After being detained for four months and seven days, Haitiwaji was transferred to a "school" in Xinjiang.

"Each of us was assigned a prison number. I was No. 9. I never knew the names of the people I was locked up with," Haitiwaji recounted.

She said fellow "students" had to march in unison back and forth under a portrait of Chinese President Xi Jinping. There were classes on Mandarin, literature, math, history and geography.

"We [were] like robots: getting up early every day, taking 11-hour classes, studying the curriculum set by the Chinese government — history, law, Chinese. ... Every week we have to learn a red [Communist] song," said Haitiwaji, recalling the names of the songs, including one called, "Without the Communist Party, There Would Be No New China."

Every Friday was exam day, and the students were told they had to pass the exam or stay there forever.

China’s response

In a 2021 press conference, Yalkun Yakup, deputy director of the Public Security Department in Xinjiang, called Haitiwaji by the name of Gulibahar Maihamutijan. He described her as a “separatist and terrorist” and accused her of lying. He said she was in China several times and “attempted to kindle riots” against the country, citing examples of her participation in various pro-Uyghur events.

In a 2021 article published by state news agency Xinhua, China described facilities in Xinjiang as vocational education and training centers that “fully guaranteed the trainees' personal freedom and dignity.” The centers aimed to deradicalize those who were there, and all trainees had graduated by October 2019, according to the article.

Forced labor, abuse

"They're still building more camps, putting more supplies into those constructions, and they're just deceiving the world," Haitiwaji told VOA.

Some scholars and human rights activists describe the facilities as internment camps, where anywhere from 1 million to more than 2 million ethnic Uyghurs and other predominantly Muslim minorities are arbitrarily detained.

In 2020, the Australian Strategic Policy Institute identified more than 380 suspected detention facilities in Xinjiang.

An independent expert appointed by the United Nations concluded in a recent report that forced labor is taking place in Xinjiang.

A European Parliament resolution in June described Uyghurs in China as “systematically oppressed by brutal measures” and warned about “serious risk of genocide."

Foreign Ministry spokesman Zhao Lijian said the European Parliament’s warning was a "deliberate smear campaign" and a "gross interference in China's internal affairs.” He said Beijing’s national security policies in Xinjing are directed at fighting “terrorism” and separatism.

The U.S. accuses China of forced labor and committing genocide. In June, U.S. officials started enforcing the Uyghur Forced Labor Prevention Act, banning imported goods from the Xinjiang region unless there is “clear and convincing evidence" that no forced labor is involved.

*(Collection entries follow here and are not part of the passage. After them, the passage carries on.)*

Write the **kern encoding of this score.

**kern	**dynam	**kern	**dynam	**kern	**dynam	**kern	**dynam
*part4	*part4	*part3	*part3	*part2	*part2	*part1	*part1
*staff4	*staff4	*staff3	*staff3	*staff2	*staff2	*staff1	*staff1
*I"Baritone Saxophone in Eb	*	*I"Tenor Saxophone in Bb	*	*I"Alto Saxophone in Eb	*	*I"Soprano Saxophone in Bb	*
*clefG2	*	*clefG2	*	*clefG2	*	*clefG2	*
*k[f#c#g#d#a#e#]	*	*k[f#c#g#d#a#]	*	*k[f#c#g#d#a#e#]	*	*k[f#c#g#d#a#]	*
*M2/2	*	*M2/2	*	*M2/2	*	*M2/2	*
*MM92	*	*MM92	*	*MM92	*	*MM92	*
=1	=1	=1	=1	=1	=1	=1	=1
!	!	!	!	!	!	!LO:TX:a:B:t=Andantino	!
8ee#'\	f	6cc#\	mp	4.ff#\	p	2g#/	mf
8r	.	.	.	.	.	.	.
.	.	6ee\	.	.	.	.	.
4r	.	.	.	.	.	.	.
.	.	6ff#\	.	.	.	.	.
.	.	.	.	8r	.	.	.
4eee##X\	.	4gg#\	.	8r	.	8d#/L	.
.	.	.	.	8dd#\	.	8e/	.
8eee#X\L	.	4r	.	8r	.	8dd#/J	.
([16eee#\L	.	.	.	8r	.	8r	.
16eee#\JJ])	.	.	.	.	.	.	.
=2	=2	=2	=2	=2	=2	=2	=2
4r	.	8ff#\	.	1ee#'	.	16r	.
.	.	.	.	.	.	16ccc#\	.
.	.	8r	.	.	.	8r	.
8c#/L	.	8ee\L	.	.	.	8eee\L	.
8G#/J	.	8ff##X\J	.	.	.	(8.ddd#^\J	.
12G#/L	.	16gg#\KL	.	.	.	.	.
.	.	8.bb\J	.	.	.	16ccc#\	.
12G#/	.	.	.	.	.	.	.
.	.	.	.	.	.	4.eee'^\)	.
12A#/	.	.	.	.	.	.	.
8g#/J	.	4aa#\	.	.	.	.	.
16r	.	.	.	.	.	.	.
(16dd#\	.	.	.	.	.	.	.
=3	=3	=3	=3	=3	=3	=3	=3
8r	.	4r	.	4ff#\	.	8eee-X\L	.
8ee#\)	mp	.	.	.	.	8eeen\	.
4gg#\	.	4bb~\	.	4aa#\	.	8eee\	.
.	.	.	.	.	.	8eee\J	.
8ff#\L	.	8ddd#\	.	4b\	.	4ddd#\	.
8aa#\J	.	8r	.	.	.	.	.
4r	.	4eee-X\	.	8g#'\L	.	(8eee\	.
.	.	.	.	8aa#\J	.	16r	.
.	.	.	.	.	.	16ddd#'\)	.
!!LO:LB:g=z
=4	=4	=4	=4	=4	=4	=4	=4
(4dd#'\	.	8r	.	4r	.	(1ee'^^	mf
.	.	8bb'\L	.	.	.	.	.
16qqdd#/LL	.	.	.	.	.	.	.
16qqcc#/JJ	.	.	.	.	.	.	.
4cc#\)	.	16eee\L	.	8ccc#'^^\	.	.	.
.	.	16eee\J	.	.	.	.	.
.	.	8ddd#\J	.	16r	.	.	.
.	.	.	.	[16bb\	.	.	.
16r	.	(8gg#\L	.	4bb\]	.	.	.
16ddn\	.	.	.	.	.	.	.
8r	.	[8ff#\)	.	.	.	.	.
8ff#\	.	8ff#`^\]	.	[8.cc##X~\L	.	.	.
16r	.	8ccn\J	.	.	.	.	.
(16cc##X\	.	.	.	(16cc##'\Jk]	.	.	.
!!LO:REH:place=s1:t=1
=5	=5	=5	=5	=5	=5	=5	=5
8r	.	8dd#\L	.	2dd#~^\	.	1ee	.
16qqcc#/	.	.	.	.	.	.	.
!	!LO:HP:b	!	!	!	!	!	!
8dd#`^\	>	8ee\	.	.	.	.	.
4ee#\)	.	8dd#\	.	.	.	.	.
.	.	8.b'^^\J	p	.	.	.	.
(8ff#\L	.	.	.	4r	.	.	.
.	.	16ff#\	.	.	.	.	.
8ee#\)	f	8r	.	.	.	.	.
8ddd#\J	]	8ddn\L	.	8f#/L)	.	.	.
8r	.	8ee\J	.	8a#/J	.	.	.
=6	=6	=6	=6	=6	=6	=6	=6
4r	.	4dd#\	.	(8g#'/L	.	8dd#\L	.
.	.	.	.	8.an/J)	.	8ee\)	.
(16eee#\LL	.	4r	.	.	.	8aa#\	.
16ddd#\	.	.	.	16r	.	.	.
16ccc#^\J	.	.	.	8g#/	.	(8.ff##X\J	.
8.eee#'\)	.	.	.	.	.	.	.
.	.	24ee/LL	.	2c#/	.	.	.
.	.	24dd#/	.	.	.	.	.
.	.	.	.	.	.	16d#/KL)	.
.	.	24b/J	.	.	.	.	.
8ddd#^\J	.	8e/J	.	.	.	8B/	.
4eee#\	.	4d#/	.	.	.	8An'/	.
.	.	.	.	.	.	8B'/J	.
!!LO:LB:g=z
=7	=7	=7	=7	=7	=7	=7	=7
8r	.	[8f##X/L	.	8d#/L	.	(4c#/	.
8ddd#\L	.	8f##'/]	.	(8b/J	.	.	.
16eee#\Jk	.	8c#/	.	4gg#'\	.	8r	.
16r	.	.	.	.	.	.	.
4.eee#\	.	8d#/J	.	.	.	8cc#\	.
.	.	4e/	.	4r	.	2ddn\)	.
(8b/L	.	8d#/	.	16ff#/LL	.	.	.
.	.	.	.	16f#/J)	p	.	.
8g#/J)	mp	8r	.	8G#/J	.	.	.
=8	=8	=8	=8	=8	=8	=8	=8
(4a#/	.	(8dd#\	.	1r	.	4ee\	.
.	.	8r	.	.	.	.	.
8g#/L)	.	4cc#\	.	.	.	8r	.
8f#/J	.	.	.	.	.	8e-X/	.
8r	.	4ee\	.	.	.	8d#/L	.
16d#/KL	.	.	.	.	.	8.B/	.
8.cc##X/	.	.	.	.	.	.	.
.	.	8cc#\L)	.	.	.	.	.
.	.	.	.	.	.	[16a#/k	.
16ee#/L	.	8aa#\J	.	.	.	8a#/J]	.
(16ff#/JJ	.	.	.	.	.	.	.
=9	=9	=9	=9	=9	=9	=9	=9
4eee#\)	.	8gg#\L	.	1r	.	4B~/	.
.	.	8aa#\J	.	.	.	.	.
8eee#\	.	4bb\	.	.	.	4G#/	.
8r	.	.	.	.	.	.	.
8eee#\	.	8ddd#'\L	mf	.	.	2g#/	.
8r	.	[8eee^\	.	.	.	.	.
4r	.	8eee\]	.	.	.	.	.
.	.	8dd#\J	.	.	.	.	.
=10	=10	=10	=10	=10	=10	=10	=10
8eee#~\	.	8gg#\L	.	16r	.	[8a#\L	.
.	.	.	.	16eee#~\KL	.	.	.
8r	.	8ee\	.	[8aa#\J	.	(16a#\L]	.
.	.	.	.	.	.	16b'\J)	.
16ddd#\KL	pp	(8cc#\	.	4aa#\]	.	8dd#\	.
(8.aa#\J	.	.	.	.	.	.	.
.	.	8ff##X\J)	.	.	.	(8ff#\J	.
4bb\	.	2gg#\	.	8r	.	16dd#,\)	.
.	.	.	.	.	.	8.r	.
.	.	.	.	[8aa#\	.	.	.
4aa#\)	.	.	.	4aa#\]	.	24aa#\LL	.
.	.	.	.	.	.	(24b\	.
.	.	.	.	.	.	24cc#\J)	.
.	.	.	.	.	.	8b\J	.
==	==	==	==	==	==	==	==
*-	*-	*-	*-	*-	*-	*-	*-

Beijing continues to dismiss the accusations as disinformation.

“Some forces manipulate Xinjiang-related issues and fabricated the disinformation on 'forced labor in Xinjiang,'" said Chinese Foreign Ministry spokesman Wang Wenbin at a press conference in August. "In essence, they are using human rights as a pretext to undermine Xinjiang’s prosperity and stability and contain China’s development and revitalization. Their scheme will never succeed.”

Three years later, the nightmares of being sent back to the "reeducation" camp still haunt her. (Shih-Wei Chou/VOA)
Three years later, the nightmares of being sent back to the "reeducation" camp still haunt her. (Shih-Wei Chou/VOA)

Life after detention

In August 2019, through the efforts of her family and the French government, Haitiwaji was released and returned to Paris. She said she still thinks of the women she left behind in Xinjiang.

"They live in real prisons, and even when they are released, they are in open-air prisons because they have never had freedom of speech, freedom of criticism, freedom of thought and expression," Haitiwaji said.

On the title page of her memoir, it says “to all those who didn’t make it out.”

This story originated in VOA's Mandarin Service.